Une action cohérente et globale.
Le comité recommande à l'Etat de prendre en compte le fait que ce milieu spécifique a un comportement complexe et global. Tout aménagement ou modification de rejet effectué dans son sein a des répercussions sur son évolution. D'autre part, il suggère de conserver les éléments naturels existants et fonctionnels pour ne pas avoir à reconstruire, cette action constituant une dépense largement supérieure à la première.

Cette démarche doit se faire dans un cadre réglementaire explicite et clair en évitant la superposition des protections et en s'appuyant sur des engagements européens et internationaux stabilisés. Elle doit figurer dans les objectifs fondamentaux de la Directive Territoriale d'Aménagement de l'estuaire de la Seine en cours d'élaboration. L'estuaire de la Seine a vocation à être un estuaire de référence pour l'action économique et écologique de notre pays.

Il demande dans les meilleurs délais et au plus tard avant le début de tous travaux dans l'estuaire, la mise en place d'une instance de pilotage qui définira les orientations et objectifs de gestion. Il considère que c'est l'étape indispensable afin de prouver la bonne volonté des différents partenaires de l'estuaire. Il souhaite que ceci s'effectue avec l'appui d'un comité scientifique. C'est dans ce cadre qu'il préconise la mise en place d'une coordination plus étroite entre les principaux acteurs intervenant sur l'estuaire.

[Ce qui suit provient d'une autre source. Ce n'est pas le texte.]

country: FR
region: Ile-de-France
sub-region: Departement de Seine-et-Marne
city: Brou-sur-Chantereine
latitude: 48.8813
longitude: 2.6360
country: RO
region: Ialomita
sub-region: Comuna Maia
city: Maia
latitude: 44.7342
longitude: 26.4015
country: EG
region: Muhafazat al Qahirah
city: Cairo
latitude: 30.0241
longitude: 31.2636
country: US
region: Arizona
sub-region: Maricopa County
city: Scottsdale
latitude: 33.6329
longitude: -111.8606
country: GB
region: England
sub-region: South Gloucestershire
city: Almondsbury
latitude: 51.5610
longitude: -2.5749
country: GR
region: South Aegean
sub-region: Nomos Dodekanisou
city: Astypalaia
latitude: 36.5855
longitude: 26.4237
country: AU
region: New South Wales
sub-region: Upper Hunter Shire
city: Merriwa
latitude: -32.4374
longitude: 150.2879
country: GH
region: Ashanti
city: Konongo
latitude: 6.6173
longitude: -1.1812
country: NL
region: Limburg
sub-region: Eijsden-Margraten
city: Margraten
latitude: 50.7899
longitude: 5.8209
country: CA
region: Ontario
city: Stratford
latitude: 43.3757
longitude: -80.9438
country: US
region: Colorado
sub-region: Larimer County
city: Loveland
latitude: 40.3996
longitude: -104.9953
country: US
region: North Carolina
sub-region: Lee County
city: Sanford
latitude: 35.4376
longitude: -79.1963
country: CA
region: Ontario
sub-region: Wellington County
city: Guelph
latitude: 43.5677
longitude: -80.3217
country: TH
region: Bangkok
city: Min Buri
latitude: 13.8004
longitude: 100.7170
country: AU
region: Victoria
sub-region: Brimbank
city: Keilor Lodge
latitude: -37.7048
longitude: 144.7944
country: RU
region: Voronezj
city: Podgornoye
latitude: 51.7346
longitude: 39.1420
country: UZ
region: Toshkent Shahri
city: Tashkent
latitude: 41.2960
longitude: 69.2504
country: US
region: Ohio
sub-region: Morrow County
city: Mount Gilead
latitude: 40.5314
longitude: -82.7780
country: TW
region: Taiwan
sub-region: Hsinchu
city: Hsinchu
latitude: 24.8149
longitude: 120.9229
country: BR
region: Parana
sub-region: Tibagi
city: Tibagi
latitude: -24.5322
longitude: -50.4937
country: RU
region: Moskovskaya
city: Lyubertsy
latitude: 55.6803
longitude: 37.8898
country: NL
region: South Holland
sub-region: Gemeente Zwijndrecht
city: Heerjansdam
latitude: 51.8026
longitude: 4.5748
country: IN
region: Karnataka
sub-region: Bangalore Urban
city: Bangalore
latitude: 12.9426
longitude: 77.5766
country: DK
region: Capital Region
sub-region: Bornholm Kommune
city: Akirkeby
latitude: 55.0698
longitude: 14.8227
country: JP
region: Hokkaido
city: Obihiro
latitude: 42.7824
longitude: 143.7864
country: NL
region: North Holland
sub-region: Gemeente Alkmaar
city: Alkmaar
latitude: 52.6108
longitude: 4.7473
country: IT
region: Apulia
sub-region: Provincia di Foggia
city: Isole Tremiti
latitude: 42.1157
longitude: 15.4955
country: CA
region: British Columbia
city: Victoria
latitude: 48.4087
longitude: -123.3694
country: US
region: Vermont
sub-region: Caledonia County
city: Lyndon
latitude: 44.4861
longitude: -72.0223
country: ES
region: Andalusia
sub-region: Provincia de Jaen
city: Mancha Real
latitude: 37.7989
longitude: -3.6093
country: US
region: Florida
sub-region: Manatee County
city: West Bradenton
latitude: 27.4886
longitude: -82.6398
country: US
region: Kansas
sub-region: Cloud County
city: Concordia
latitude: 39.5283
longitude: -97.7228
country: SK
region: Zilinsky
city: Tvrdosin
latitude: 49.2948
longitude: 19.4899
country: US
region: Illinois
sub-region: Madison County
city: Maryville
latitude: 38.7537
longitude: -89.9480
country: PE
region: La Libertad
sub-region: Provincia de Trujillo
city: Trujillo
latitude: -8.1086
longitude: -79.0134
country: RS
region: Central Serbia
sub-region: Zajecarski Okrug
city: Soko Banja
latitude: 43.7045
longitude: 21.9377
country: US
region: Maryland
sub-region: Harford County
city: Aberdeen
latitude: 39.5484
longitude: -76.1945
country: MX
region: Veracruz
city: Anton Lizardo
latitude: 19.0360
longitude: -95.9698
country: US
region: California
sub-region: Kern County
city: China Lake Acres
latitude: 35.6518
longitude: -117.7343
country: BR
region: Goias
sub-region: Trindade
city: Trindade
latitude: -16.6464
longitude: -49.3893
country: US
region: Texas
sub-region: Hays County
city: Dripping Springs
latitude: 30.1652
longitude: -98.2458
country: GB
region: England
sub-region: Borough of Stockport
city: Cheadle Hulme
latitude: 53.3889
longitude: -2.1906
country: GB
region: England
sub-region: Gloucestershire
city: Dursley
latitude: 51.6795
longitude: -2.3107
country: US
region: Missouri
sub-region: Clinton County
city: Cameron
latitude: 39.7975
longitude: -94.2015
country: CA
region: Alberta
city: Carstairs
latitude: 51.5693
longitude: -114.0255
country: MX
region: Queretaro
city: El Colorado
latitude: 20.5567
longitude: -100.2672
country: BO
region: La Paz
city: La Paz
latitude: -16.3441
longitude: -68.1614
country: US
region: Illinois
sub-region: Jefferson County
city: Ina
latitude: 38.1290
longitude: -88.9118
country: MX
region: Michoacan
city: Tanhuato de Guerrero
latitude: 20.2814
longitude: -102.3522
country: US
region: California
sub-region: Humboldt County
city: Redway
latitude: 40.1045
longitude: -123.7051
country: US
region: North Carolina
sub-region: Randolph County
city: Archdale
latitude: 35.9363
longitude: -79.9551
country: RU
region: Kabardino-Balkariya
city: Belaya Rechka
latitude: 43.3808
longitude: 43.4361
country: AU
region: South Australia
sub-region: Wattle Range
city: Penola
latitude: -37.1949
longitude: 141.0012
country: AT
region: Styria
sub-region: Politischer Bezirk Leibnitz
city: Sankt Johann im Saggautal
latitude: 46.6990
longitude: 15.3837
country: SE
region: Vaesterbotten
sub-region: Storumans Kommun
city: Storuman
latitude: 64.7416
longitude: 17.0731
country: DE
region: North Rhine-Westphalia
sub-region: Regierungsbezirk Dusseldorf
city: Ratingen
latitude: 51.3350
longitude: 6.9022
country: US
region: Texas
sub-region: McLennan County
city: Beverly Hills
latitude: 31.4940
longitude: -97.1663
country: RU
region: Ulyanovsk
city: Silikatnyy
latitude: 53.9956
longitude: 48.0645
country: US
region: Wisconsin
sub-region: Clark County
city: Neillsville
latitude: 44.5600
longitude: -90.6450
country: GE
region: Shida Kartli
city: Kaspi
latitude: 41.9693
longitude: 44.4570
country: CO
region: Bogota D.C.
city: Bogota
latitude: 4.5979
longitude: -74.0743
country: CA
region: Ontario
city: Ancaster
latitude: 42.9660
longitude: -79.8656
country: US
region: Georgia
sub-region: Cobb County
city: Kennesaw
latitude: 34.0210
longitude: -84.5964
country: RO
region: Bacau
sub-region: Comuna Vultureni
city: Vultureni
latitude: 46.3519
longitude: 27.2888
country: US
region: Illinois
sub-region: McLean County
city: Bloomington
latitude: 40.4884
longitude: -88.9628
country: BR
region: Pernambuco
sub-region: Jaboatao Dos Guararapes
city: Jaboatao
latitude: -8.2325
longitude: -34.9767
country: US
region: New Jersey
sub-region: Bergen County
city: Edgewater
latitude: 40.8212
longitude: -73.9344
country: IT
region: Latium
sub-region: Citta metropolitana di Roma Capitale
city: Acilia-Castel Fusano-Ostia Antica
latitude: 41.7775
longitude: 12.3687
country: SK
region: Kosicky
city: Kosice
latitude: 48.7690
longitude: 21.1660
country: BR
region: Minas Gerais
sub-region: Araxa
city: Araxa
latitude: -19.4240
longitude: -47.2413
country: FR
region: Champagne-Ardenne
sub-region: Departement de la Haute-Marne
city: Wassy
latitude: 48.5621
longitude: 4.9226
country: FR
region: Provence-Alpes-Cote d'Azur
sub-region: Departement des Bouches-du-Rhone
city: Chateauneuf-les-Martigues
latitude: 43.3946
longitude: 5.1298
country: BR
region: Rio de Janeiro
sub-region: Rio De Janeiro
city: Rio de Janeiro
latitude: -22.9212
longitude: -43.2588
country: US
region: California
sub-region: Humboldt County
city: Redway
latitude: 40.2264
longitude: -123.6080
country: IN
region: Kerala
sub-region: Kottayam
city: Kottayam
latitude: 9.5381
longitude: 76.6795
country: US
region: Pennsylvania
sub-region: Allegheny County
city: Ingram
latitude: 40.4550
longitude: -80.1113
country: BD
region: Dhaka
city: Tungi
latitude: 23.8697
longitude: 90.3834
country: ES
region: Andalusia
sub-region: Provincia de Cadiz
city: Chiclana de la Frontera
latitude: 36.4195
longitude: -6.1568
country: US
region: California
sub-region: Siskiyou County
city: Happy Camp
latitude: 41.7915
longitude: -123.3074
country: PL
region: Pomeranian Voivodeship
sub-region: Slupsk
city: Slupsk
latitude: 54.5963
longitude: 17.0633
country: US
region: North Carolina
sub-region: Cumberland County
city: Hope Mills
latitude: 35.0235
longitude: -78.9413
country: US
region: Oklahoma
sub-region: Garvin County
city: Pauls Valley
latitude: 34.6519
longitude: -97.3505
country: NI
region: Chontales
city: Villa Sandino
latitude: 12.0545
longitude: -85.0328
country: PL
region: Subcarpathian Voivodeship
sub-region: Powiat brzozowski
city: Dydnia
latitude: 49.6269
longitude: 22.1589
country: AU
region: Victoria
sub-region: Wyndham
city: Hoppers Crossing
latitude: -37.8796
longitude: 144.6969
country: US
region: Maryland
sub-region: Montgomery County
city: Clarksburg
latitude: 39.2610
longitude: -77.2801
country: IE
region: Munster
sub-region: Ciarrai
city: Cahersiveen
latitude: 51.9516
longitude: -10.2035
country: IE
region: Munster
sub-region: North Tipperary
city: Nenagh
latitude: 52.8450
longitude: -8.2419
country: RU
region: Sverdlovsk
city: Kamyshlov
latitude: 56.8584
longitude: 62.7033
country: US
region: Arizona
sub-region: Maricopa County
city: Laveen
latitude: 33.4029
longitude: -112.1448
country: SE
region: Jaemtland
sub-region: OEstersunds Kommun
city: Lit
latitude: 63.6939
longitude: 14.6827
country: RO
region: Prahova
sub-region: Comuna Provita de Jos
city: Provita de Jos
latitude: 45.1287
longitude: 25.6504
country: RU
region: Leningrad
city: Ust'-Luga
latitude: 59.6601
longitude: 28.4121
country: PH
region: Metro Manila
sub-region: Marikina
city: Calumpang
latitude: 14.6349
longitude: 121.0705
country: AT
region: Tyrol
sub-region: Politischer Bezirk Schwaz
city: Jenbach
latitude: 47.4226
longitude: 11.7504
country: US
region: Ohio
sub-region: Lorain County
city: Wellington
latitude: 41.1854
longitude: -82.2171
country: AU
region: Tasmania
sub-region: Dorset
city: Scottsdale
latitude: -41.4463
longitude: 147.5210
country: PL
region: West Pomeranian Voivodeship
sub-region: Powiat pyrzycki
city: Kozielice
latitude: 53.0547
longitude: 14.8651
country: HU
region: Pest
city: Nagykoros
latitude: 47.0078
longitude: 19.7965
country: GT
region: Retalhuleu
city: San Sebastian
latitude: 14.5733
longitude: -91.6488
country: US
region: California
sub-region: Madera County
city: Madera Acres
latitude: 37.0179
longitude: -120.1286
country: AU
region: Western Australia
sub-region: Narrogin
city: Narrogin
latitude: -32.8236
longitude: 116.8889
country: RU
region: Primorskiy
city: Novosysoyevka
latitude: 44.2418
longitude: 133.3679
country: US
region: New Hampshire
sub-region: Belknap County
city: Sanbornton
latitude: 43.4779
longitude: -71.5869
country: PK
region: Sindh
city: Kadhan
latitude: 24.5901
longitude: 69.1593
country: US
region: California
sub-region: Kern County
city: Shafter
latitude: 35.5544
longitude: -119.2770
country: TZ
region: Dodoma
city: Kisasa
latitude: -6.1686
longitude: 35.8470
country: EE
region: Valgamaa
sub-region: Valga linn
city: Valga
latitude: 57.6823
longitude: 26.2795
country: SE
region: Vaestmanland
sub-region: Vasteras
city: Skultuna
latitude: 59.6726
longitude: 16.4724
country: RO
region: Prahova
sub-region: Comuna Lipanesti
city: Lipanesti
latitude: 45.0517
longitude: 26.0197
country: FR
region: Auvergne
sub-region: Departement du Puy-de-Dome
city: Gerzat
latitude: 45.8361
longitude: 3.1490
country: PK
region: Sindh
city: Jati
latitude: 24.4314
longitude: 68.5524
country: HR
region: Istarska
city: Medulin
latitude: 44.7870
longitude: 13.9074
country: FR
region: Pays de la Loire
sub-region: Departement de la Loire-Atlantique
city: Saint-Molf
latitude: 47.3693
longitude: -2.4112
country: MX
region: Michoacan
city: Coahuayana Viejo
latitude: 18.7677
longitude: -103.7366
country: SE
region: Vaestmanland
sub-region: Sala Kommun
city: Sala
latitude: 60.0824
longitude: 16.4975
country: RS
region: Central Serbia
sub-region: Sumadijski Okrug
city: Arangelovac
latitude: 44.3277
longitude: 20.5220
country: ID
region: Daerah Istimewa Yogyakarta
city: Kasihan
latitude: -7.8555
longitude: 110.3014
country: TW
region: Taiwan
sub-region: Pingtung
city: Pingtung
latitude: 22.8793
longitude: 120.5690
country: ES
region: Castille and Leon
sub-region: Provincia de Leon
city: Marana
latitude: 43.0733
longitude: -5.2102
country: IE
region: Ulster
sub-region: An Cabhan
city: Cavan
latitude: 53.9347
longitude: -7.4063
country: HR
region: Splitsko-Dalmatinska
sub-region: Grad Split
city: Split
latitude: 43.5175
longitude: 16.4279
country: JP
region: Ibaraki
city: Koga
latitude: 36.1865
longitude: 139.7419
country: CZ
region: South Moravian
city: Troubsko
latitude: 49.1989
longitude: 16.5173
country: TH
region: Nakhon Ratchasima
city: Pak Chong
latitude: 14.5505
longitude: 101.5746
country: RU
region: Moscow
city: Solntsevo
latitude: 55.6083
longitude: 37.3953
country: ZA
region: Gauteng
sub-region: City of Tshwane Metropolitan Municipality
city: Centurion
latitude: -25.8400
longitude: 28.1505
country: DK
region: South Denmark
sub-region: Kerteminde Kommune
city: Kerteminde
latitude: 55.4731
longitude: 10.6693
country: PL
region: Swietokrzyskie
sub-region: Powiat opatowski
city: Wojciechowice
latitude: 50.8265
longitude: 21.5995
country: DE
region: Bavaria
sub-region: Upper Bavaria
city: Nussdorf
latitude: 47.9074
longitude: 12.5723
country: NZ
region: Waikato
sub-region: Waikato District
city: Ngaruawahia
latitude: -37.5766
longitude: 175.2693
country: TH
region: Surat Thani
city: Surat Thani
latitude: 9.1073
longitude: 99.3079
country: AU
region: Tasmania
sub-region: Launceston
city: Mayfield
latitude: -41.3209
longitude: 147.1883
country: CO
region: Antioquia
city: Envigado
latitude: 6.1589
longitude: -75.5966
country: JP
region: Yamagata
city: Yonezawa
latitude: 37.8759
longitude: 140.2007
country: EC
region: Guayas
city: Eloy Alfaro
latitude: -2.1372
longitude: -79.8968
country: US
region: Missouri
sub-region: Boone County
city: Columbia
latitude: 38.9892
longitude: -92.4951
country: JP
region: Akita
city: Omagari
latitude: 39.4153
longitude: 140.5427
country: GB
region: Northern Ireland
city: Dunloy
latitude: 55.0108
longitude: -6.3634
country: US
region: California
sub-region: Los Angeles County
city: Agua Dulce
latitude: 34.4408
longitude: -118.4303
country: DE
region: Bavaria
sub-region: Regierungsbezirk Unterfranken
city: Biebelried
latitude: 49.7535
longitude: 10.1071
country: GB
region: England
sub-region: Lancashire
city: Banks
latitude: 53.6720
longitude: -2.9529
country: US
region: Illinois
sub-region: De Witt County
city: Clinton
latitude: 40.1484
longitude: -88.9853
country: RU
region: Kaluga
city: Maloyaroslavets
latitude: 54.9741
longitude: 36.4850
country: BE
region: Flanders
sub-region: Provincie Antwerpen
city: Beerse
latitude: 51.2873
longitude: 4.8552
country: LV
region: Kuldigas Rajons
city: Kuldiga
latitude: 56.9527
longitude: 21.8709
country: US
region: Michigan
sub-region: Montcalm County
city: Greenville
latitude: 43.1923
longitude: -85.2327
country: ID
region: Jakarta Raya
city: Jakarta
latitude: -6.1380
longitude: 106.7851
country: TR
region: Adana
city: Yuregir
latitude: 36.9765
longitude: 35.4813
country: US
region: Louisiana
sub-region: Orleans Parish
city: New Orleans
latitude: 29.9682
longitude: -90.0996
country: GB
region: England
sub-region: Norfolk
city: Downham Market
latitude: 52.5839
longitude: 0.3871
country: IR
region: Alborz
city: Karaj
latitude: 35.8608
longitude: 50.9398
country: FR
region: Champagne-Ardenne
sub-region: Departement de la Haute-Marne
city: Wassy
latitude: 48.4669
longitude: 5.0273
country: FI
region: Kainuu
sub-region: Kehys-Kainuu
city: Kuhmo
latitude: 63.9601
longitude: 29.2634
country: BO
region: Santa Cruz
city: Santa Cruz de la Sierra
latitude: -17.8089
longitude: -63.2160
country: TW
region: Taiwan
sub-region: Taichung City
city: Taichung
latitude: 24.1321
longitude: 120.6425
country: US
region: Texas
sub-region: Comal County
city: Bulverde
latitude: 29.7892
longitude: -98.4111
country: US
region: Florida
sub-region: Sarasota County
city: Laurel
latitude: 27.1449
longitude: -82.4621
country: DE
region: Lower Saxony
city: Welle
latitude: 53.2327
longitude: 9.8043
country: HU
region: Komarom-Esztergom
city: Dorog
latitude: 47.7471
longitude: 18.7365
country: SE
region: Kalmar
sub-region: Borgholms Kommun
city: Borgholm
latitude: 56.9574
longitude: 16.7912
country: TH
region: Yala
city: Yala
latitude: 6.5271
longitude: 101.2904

Cette coordination doit être envisagée dans un cadre interrégional île de France, Basse et Haute Normandie.

Le comité d'experts propose que la totalité de la somme consacrée par le port du Havre au niveau des mesures compensatoires soit utilisée comme une mise de fonds permettant d'entreprendre une première phase de réhabilitation du système estuarien.

Il recommande à l'Etat de créer une source pérenne de moyens financiers permettant d'assurer à long terme l'entretien des espaces subsistants et réhabilités.
Enfin, il demande que soit mis en place un suivi, une évaluation en continu de l'évolution de l'estuaire afin de rectifier les interventions Si nécessaire.